=== EXERCISE INPUT ===
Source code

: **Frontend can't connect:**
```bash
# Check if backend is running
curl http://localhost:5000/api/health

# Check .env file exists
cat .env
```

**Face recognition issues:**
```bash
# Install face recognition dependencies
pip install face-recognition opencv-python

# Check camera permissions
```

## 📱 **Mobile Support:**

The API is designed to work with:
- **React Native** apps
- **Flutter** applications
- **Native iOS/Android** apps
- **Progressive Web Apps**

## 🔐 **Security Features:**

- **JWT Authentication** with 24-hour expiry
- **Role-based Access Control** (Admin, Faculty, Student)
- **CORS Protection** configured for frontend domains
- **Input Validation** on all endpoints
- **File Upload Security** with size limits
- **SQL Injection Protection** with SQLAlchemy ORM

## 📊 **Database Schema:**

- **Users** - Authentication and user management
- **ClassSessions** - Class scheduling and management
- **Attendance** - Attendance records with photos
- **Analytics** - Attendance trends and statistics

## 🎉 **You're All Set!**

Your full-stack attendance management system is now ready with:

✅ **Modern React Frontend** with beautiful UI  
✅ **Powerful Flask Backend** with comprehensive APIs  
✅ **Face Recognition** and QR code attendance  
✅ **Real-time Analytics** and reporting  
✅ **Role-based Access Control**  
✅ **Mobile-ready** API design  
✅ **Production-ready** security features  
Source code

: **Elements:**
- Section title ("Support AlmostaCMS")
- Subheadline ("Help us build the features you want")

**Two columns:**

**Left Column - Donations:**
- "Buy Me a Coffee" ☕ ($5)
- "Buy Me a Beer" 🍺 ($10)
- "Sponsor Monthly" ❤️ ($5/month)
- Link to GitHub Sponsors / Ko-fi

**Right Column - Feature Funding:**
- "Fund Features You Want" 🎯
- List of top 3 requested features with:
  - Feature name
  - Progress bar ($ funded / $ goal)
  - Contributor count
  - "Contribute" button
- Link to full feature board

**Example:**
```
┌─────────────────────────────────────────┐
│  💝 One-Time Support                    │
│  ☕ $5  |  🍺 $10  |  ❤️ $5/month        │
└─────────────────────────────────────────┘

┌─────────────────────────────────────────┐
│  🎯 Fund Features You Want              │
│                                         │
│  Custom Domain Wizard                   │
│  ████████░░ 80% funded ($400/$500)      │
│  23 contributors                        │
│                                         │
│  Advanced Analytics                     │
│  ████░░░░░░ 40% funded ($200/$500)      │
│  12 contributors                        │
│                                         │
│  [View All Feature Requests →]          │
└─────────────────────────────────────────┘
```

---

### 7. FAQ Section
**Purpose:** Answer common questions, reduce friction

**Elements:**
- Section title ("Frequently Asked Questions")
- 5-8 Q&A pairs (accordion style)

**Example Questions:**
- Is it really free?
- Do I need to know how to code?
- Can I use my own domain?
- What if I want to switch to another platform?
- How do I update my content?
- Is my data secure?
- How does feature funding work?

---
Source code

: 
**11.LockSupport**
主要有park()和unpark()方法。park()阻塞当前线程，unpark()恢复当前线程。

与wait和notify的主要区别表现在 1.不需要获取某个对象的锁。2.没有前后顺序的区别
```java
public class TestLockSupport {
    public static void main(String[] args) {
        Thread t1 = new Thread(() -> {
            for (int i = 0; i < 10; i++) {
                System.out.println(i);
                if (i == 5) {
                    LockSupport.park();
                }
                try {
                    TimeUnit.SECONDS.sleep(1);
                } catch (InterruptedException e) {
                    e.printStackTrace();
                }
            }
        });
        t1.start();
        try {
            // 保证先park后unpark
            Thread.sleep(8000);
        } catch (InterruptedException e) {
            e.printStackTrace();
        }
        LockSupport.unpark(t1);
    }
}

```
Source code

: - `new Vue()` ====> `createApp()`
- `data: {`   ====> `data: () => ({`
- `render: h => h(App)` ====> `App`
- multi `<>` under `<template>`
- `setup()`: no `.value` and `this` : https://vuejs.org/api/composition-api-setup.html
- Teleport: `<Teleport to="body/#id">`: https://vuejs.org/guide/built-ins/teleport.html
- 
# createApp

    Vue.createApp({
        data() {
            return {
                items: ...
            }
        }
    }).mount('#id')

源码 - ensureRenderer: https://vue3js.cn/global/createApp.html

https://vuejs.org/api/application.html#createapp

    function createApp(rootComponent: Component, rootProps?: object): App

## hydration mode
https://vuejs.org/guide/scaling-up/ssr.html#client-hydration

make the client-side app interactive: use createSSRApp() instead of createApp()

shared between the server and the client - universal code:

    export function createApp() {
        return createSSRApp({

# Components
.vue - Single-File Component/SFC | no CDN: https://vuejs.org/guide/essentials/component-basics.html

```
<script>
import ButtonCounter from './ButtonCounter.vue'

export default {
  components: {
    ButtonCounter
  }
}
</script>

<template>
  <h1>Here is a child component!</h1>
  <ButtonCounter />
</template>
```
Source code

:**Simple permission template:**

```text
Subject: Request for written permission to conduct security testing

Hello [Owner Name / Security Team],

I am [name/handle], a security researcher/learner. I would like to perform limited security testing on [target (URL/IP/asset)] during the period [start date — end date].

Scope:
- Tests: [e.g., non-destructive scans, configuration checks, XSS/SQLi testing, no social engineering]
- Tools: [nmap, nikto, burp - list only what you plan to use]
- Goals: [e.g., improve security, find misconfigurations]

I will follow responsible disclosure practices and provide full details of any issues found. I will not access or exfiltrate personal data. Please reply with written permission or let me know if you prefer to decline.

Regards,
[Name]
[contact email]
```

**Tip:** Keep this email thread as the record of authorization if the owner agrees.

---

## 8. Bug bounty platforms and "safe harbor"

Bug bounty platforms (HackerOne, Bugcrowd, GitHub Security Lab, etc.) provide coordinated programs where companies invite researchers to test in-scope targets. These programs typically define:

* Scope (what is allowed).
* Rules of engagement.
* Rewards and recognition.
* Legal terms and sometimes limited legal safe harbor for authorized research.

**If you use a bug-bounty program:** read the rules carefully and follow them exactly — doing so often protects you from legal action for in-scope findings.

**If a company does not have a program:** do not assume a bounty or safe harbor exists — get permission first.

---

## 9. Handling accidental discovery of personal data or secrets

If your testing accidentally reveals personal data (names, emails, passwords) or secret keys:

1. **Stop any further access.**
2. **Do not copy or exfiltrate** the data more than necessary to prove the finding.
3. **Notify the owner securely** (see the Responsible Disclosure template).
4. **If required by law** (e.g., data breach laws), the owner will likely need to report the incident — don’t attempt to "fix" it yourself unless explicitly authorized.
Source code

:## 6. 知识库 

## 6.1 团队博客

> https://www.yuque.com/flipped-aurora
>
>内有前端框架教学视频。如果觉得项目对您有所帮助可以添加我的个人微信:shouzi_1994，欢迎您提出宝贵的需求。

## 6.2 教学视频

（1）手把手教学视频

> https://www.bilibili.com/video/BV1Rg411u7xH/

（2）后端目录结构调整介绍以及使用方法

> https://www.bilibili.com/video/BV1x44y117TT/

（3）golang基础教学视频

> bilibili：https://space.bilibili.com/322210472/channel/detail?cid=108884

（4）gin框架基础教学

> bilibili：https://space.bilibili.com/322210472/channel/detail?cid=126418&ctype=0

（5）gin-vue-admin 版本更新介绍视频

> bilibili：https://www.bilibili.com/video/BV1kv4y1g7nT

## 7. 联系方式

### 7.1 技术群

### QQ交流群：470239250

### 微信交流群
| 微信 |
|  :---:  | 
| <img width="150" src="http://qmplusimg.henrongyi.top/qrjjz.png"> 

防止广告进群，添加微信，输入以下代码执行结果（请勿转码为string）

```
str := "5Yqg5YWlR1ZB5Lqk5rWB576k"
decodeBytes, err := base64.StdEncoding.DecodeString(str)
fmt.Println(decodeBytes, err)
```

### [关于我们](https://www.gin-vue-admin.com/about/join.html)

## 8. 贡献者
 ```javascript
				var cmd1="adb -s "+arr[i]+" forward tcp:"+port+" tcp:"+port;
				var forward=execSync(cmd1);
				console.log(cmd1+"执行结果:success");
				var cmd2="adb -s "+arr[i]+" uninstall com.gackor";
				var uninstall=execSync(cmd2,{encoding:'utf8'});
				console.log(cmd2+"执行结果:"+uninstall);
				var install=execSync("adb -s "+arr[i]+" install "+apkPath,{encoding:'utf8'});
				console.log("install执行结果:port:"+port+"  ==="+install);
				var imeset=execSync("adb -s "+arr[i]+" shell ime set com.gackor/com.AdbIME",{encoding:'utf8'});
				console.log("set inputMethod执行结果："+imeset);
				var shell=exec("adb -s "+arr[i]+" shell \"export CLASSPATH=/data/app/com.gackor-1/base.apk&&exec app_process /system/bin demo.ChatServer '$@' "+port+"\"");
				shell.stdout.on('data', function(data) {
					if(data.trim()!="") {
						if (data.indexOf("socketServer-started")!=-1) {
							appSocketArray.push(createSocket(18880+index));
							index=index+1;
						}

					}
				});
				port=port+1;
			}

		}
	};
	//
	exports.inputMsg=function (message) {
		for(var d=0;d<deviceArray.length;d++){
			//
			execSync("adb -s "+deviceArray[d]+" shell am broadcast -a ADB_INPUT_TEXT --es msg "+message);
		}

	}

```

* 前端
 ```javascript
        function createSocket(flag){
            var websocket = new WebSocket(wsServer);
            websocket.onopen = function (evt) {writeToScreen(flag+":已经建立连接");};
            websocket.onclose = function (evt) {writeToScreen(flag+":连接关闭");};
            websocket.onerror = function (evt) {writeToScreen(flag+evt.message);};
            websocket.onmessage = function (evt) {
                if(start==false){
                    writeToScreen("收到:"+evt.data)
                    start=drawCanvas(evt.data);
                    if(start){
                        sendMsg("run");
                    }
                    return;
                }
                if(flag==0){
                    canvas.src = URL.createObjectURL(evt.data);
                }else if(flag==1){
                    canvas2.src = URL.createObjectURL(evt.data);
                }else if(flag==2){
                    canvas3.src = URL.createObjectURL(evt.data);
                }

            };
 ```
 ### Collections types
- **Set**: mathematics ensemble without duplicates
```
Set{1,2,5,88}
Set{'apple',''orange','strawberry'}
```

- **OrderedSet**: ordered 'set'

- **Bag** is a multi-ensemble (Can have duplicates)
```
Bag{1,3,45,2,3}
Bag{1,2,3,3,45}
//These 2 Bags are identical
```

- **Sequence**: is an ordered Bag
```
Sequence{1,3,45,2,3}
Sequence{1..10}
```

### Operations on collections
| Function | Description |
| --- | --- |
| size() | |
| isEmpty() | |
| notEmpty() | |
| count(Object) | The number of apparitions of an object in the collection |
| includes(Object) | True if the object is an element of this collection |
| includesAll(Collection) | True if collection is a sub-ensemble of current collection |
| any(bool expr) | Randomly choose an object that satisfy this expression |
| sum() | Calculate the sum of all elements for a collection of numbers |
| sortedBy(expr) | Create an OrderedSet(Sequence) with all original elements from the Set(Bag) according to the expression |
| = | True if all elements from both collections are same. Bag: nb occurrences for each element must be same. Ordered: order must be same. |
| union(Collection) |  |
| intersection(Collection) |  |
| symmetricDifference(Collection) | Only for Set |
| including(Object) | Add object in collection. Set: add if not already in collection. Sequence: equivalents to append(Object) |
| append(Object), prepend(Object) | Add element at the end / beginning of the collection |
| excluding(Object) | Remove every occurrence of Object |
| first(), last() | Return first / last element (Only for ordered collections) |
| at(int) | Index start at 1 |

=== PROBLEM DESCRIPTION ===
Find the lines above that hold "deviceArray", then copy each of them.

=== SOLUTION TO THIS TASK ===
		for(var d=0;d<deviceArray.length;d++){
			execSync("adb -s "+deviceArray[d]+" shell am broadcast -a ADB_INPUT_TEXT --es msg "+message);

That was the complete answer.